### What you should do
Could you return the data that follows exactly, minus the images?

### The records
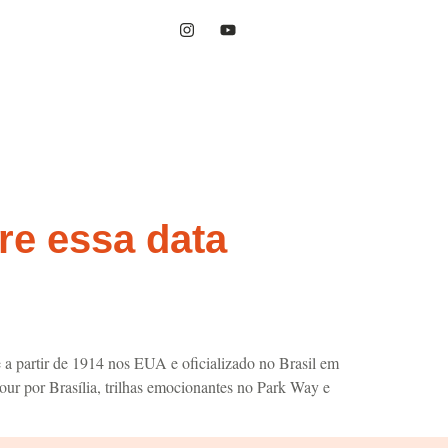
bre essa data
a partir de 1914 nos EUA e oficializado no Brasil em
our por Brasília, trilhas emocionantes no Park Way e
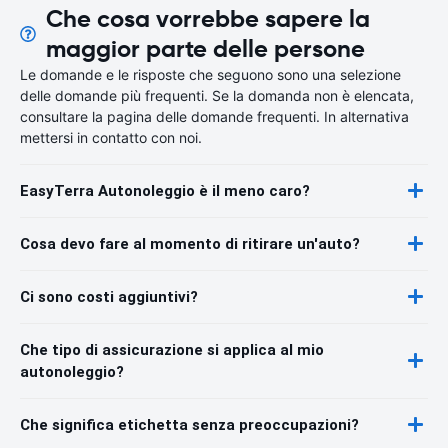
Che cosa vorrebbe sapere la
maggior parte delle persone
Le domande e le risposte che seguono sono una selezione
delle domande più frequenti. Se la domanda non è elencata,
consultare la pagina delle domande frequenti. In alternativa
mettersi in contatto con noi.
EasyTerra Autonoleggio è il meno caro?
Cosa devo fare al momento di ritirare un'auto?
Ci sono costi aggiuntivi?
Che tipo di assicurazione si applica al mio
autonoleggio?
Che significa etichetta senza preoccupazioni?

### Answer box
bre essa data
a partir de 1914 nos EUA e oficializado no Brasil em
our por Brasília, trilhas emocionantes no Park Way e
Che cosa vorrebbe sapere la
maggior parte delle persone
Le domande e le risposte che seguono sono una selezione
delle domande più frequenti. Se la domanda non è elencata,
consultare la pagina delle domande frequenti. In alternativa
mettersi in contatto con noi.
EasyTerra Autonoleggio è il meno caro?
Cosa devo fare al momento di ritirare un'auto?
Ci sono costi aggiuntivi?
Che tipo di assicurazione si applica al mio
autonoleggio?
Che significa etichetta senza preoccupazioni?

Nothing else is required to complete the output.